Finance Minister Guido Mantega revised Brazil’s economic growth forecast for this year to two percent Thursday, from an earlier estimate of three percent. The downgrade comes as a response to Brazil’s continuing struggle with an economy that has stagnated over the past 18 months, growing just 2.7 percent in 2011, down from 7.5 percent in 2010, as it faces shockwaves from the global economic crisis and China’s economic slowdown.
Brazil cut its benchmark Selic interest rate to a record low of eight percent Thursday, in an attempt to boost an economy that has continued to falter in the face of various stimulus measures.
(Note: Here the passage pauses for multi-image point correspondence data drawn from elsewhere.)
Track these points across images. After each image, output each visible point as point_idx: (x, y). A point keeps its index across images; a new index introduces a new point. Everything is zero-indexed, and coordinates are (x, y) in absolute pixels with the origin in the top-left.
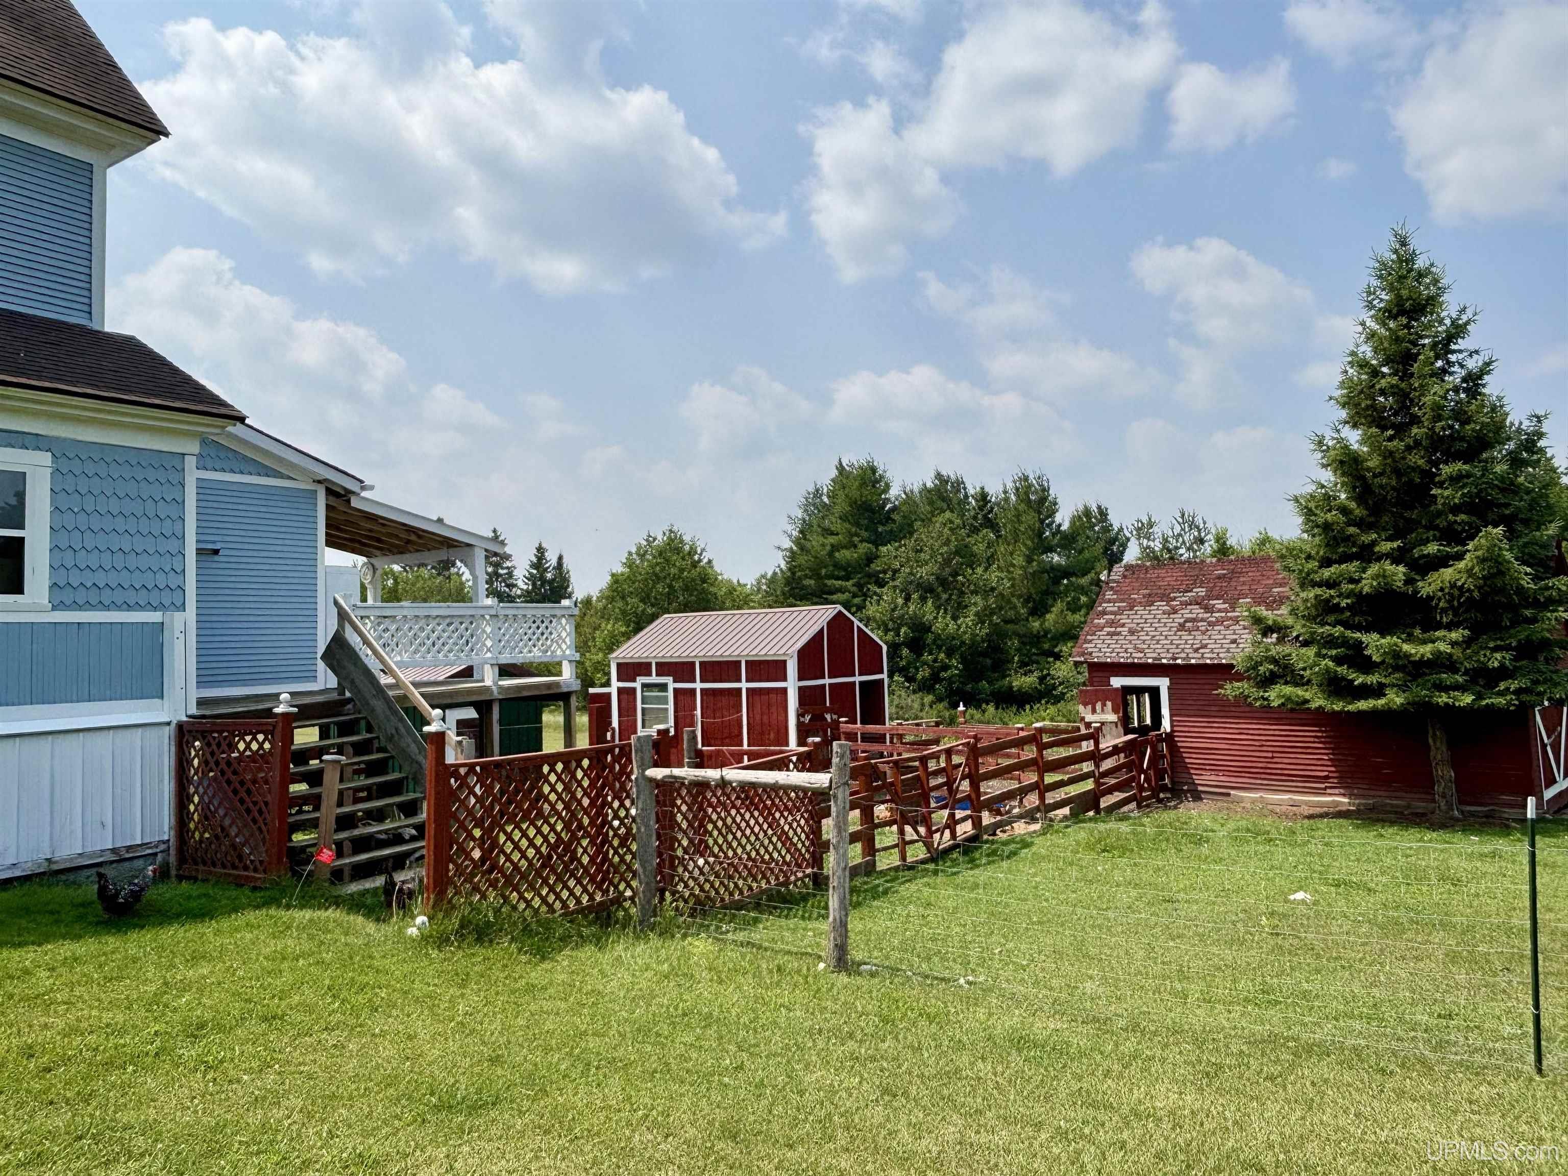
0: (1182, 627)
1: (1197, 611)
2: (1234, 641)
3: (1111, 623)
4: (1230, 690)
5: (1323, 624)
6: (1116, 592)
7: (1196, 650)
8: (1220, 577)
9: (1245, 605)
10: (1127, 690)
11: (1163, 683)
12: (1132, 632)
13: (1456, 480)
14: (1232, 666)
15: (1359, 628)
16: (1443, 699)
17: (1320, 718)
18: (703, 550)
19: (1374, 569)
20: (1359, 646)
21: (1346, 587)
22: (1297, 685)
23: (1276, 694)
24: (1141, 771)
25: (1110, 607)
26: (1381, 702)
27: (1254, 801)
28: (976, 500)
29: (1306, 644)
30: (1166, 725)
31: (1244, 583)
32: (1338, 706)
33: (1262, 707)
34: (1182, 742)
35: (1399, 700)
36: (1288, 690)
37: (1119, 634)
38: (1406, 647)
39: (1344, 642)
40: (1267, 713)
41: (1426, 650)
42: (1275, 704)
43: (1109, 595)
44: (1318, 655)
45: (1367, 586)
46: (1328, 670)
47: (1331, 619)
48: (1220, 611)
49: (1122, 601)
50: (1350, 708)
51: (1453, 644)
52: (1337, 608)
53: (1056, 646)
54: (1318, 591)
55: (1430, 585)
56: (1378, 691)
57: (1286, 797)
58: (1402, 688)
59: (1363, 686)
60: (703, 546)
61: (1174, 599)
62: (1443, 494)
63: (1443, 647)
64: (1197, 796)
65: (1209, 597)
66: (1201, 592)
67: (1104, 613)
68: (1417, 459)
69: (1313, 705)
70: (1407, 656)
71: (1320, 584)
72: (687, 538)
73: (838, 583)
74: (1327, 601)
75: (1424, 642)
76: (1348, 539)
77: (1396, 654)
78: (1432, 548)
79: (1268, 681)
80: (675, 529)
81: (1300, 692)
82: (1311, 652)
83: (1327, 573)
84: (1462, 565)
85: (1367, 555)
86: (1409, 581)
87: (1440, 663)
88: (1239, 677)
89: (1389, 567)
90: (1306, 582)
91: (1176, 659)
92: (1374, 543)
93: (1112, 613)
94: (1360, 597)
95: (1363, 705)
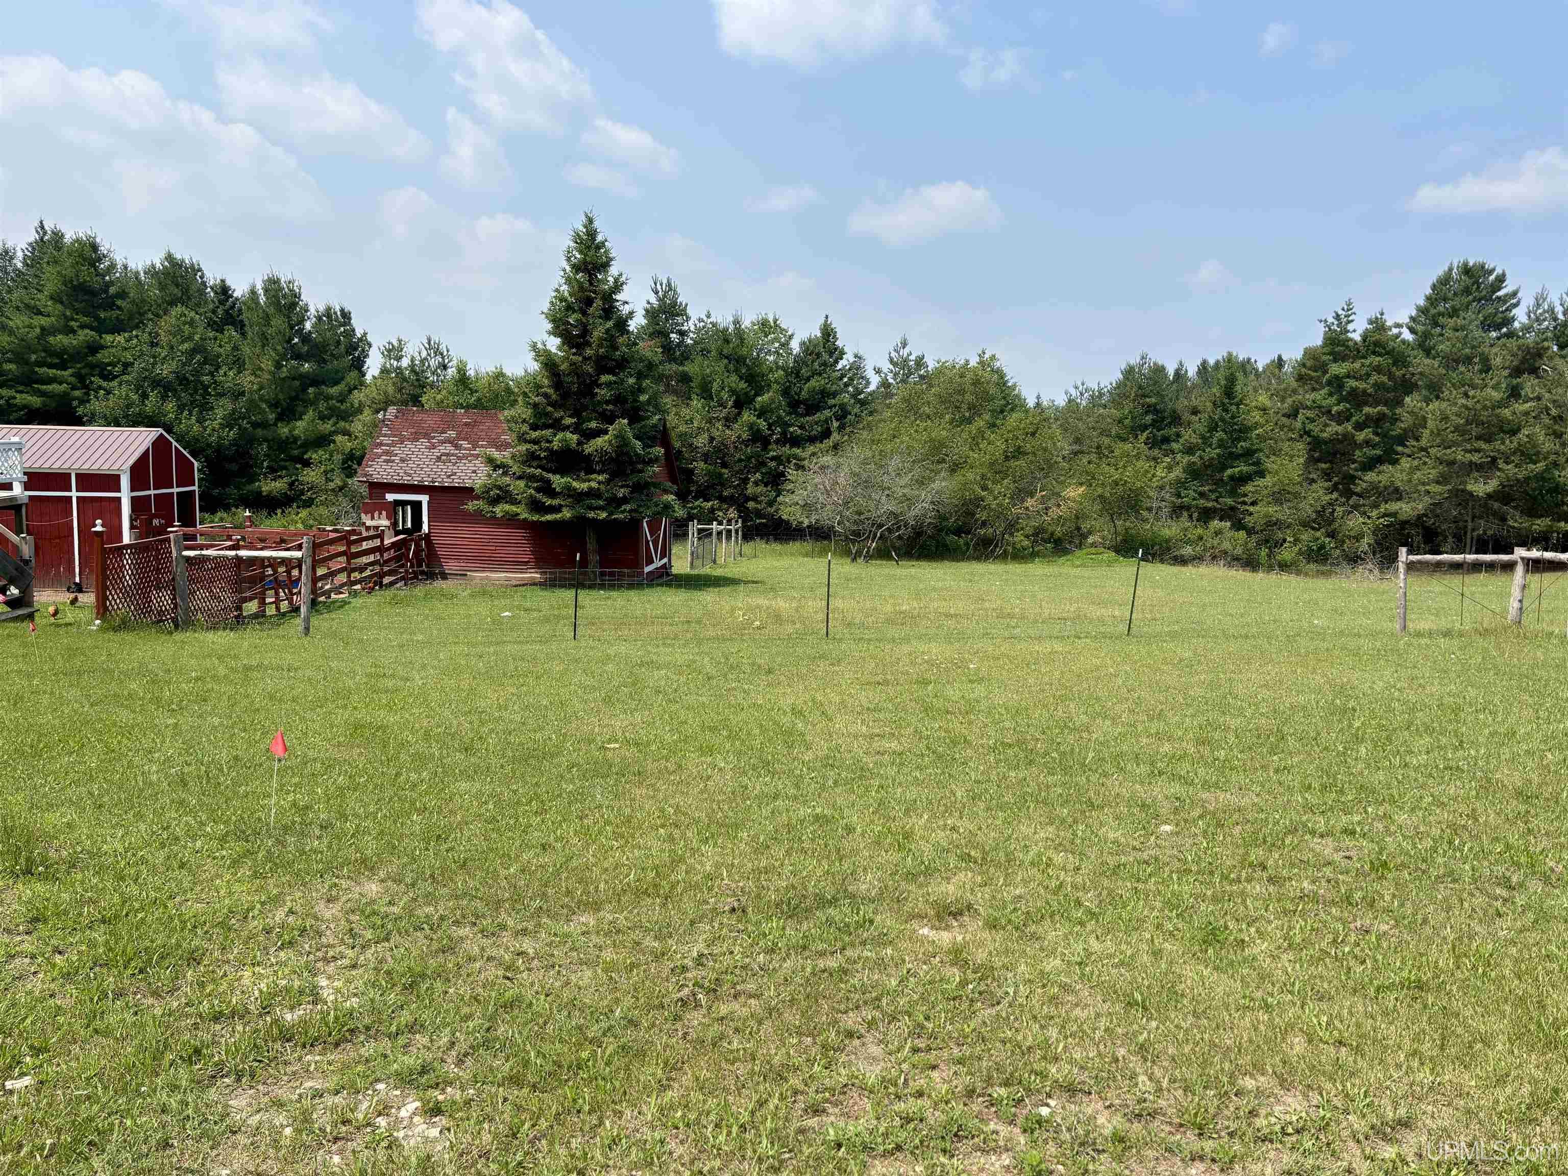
0: (439, 458)
1: (449, 448)
2: (474, 472)
3: (387, 453)
4: (471, 506)
5: (530, 466)
6: (390, 429)
7: (449, 477)
8: (466, 424)
9: (482, 446)
10: (397, 503)
11: (424, 499)
12: (403, 461)
13: (609, 384)
14: (471, 489)
15: (549, 471)
16: (591, 515)
17: (526, 525)
19: (560, 436)
20: (548, 482)
21: (544, 445)
22: (512, 504)
23: (500, 510)
24: (408, 560)
25: (385, 440)
26: (559, 516)
27: (482, 579)
28: (216, 293)
29: (520, 478)
30: (425, 528)
31: (482, 431)
32: (535, 518)
33: (491, 517)
34: (435, 540)
35: (568, 515)
36: (507, 507)
37: (393, 461)
38: (575, 484)
39: (541, 479)
40: (494, 521)
41: (584, 486)
42: (499, 516)
43: (385, 430)
44: (526, 486)
45: (556, 445)
46: (531, 496)
47: (535, 464)
48: (465, 449)
49: (395, 436)
50: (543, 519)
51: (599, 483)
52: (538, 458)
53: (305, 453)
54: (528, 446)
55: (591, 447)
56: (557, 509)
57: (503, 575)
58: (571, 507)
59: (550, 505)
61: (434, 438)
62: (602, 393)
63: (594, 484)
64: (444, 576)
65: (459, 438)
66: (452, 434)
67: (381, 444)
68: (589, 368)
69: (522, 517)
70: (575, 489)
71: (530, 442)
73: (52, 372)
74: (533, 453)
75: (585, 481)
76: (547, 414)
77: (569, 488)
78: (593, 425)
79: (495, 501)
81: (514, 509)
82: (521, 483)
83: (535, 434)
84: (606, 437)
85: (557, 426)
86: (579, 443)
87: (592, 494)
88: (478, 498)
89: (569, 435)
90: (522, 439)
92: (562, 418)
93: (387, 445)
94: (551, 452)
95: (549, 517)
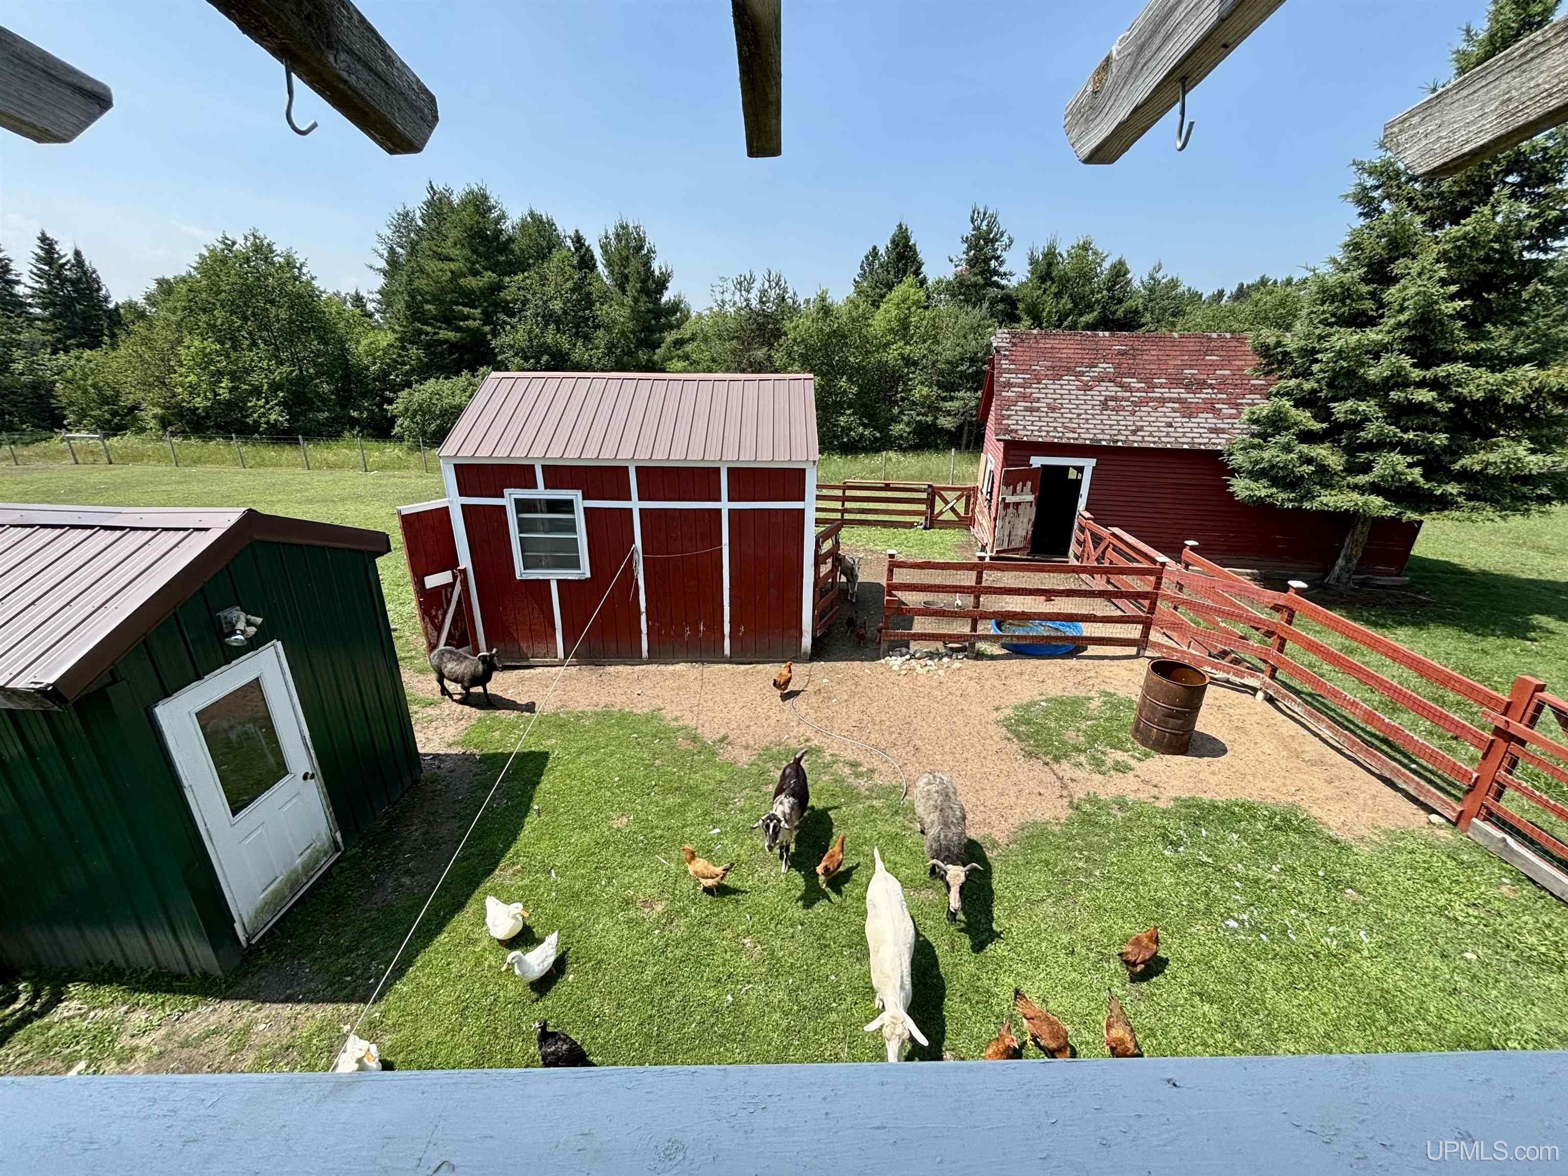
0: (1104, 404)
1: (1113, 390)
2: (1170, 425)
3: (1025, 397)
6: (1013, 362)
8: (1122, 353)
9: (1161, 386)
10: (1048, 470)
11: (1089, 464)
12: (1053, 409)
18: (302, 265)
25: (1013, 378)
31: (1150, 363)
37: (1038, 410)
43: (1006, 364)
48: (1138, 390)
49: (1024, 372)
60: (302, 260)
61: (1082, 374)
65: (1120, 374)
66: (1107, 367)
67: (1010, 384)
72: (278, 248)
73: (466, 310)
80: (260, 234)
91: (1118, 441)
93: (1018, 385)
The 0.5 percent cut was the eighth consecutive reduction from the central bank’s monetary policy board (Comitê de Política Monetária), known as Copom, since August 2011, when the rate stood at 12.5 percent.
Despite a raft of recent stimulus measures, data released last week showed Brazilian industry continuing to perform poorly over recent months, as it reacts to the crisis in Europe and lower global demand for commodity exports. Industrial production shrank in May for the third consecutive month according to data released by the Instituto Brasileiro de Geografia e Estatística (IBGE).
Wary of dependence on the dollar, Brazil and China on Thursday agreed to a R$60 billion currency swap, shoring up their economies and increasing liquidity in the wake of continued instability in Europe and the United States.